Donna Tartt: El jilguero

    


     No me cabe duda de que El jilguero es una gran novela, pero no me atrevería a catalogarla como obra maestra. Me parece que puede ser un libro muy influyente, porque su habilidad para combinar la aventura (e incluso la acción) con la meditación y la indagación existencial es sumamente destacable, casi sobresaliente. Pero en su apuesta por mostrar un mundo referencial y dialogante con muchos objetos vivos ajenos pero marcadamente culturalistas tiene lo mejor y lo peor, lo más acertado y a la vez el mayor lastre. Lo que lleva a la trama a un final que se acerca demasiado a la inverosimilitud y exige del lector una complicidad inapropiada, un cerrar los ojos arriesgado, demasiado propio de una ficción que fuerza el guiño o la pose pretendidamente natural pero en definitiva pose. Por lo mismo que considero que Breaking Bad no es la mejor serie de la historia, puesto que ocupa The Wire (exceptuando su última y prescindible temporada) gracias a su contacto friccionante con la realidad,  El jilguero no es ese primer clásico del siglo XXI con que nos lo venden porque no toca de verdad lo que, como una hoja de papel afilada, corta. 
     Me imagino que será muy influyente esta novela porque habrá quienes sigan su senda y sin complejos narren historias con escenas muy intensas, con disparos y robos, y lo hagan con una prosa de gran calidad (cuánta falta hace), con personajes que no están hechos de cartón piedra y con escenarios y conocimientos no solo almacenados para la ocasión y vertidos como lo que sale de un buche lleno con prisas. Habrá escritores que beberán de este libro (es un best seller, además) y aprendan mucho con él, y eso nos beneficiará a todos los lectores. La historia de amor del hijo por la madre muerta está contada con precisión y con un gran gusto, y los hilos de esa madeja que van apareciendo a lo largo de todo el libro son literatura de la mejor, la que indaga y sufre y arranca sonrisas y recuerdos propios al lector y lo conmueve sin falsear y lo altera para que no olvidemos que la otredad es lo más valioso.  Que esos hilos hagan una madeja que se ha dispersado a lo largo y ancho de todo el libro es su mayor logro: qué cansado está ya uno de esos autores que caracterizan, lo vierten todo en un capítulo y, satisfechos, se olvidan y siguen como si el tiempo no fuera circular, atemorizante cuando vuelves atrás la vista, gozoso cuando contemplas con pureza momentos que ayudan a vivir. El jilguero es una oda a la pérdida, a lo no conseguido, a lo que se ama sin que nos pertenezca. Y esa oda es magnífica, magnífica y apasionante. 

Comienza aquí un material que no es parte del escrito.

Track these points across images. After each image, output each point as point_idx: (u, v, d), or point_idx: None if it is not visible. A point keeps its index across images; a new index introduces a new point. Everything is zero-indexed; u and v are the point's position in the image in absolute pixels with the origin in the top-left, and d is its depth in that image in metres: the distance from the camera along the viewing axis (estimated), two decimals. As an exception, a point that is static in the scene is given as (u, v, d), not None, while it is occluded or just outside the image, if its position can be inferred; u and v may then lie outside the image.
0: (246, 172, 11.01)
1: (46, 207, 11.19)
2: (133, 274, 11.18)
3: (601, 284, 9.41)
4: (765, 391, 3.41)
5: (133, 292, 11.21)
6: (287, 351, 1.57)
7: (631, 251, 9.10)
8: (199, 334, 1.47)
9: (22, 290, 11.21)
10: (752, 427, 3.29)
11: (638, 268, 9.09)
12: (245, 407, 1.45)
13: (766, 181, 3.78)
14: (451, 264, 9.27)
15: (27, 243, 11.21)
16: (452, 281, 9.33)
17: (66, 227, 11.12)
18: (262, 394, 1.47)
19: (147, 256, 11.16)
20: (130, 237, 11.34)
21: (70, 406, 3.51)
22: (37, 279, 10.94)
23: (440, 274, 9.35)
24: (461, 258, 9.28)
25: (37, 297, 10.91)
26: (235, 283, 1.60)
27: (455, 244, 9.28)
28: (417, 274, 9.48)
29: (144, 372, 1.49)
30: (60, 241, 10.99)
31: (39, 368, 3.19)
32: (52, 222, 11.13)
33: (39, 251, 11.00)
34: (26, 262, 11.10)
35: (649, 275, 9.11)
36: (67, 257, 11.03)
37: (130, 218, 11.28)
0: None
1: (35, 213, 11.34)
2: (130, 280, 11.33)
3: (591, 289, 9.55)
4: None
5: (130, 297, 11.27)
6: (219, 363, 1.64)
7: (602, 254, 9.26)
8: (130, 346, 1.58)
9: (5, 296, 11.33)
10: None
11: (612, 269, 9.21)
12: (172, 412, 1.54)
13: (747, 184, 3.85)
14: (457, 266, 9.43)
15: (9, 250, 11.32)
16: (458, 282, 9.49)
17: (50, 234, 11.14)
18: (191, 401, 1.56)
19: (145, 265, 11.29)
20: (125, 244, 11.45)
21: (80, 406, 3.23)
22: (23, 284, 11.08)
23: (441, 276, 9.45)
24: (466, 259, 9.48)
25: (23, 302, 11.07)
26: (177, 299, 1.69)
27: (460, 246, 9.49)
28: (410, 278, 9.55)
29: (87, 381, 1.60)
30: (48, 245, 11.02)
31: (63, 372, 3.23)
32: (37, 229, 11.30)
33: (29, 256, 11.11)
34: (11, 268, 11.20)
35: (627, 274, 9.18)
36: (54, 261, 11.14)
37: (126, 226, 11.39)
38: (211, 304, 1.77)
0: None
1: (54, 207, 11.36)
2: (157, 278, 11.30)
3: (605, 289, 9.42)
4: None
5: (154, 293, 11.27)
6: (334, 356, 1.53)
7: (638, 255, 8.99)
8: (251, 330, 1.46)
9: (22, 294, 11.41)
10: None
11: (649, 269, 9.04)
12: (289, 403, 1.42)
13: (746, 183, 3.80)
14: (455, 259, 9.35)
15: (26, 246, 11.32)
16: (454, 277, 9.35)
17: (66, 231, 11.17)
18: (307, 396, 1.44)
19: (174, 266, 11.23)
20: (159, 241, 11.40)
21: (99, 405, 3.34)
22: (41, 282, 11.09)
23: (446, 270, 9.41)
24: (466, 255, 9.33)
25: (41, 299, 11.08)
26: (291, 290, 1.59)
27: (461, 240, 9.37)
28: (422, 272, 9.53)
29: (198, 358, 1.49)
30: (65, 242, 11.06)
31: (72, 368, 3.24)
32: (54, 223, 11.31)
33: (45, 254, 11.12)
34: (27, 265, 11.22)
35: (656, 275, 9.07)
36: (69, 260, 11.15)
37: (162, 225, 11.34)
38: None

    Pero las referencias, los contextos que provienen de lo que ha bebido el creador del arte que ama o lo fascina, las escenas y las explicaciones que no existirían sin la obra previa de Dostoievski, de Rembrandt, de algunos filósofos, de Dickens, me hacen pensar en un trabajo experto clasificador, de jugador hábil con la baraja, de ilusionista que habla impostando la voz para que lo que oigamos nos aleje de lo que distrae y puede ser lo que hay tras la magia: orden, control, un cerebro bien amueblado y experto que ensambla y no consigue ocultar los errores en la lectura más concienzuda y se topa con lo frío y lo mecánico y lo endeble al usar tan a las claras las piezas ya usadas, ya vistas: y no acierta a esconder lo prefabricado, por tanto. No es que sea lo preponderante en El jilguero, pero no hay manera de no verlo. Y se echa de menos un contacto genuino con la realidad, no a través de personajes modernizados y de situaciones corrientes en la novela negra o de suspense que no van más allá de lo que en manos de autores menos capacitados, pero muy sinceros con sus capacidades, produjeron. La novela no se destroza, pero sí adolece de más verdad propia, de más miedo, más amor, más esperanza fundamentada en los actos y miedos y deseos de amor y de esperanza de estos personajes, no de los personajes de los que son a ratos solamente un reflejo. 
    Son pegas, son objeciones a una gran novela (hay muchas loas bien fundamentadas en otros lugares de lectores apasionados) y la novela los resiste, no os quepa duda, pues nunca extravía el ritmo ni el interés y sus 1100 páginas tienen dentro muchos pasajes y muchas escenas memorables, de uno de los grandes talentos de la ficción de nuestro tiempo (esa sí me parece una afirmación irrebatible) que da una lección de cómo amenidad y enjundia no son enemigos y en ocasiones resultan muy complementarios.